> **Data to use**
##############################

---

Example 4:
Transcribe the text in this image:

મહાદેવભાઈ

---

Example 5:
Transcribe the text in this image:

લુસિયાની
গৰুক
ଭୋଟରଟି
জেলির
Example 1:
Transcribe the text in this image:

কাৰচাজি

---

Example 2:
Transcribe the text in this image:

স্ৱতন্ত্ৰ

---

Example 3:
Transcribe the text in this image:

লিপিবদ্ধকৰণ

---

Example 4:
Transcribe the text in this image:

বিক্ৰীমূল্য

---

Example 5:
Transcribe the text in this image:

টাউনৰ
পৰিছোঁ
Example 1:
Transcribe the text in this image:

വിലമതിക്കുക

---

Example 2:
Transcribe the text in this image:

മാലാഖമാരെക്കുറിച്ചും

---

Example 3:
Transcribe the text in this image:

##############################

> **Task directions**
Output the records exactly, including every line.

> **Result for this task**
---

Example 4:
Transcribe the text in this image:

મહાદેવભાઈ

---

Example 5:
Transcribe the text in this image:

લુસિયાની
গৰুক
ଭୋଟରଟି
জেলির
Example 1:
Transcribe the text in this image:

কাৰচাজি

---

Example 2:
Transcribe the text in this image:

স্ৱতন্ত্ৰ

---

Example 3:
Transcribe the text in this image:

লিপিবদ্ধকৰণ

---

Example 4:
Transcribe the text in this image:

বিক্ৰীমূল্য

---

Example 5:
Transcribe the text in this image:

টাউনৰ
পৰিছোঁ
Example 1:
Transcribe the text in this image:

വിലമതിക്കുക

---

Example 2:
Transcribe the text in this image:

മാലാഖമാരെക്കുറിച്ചും

---

Example 3:
Transcribe the text in this image:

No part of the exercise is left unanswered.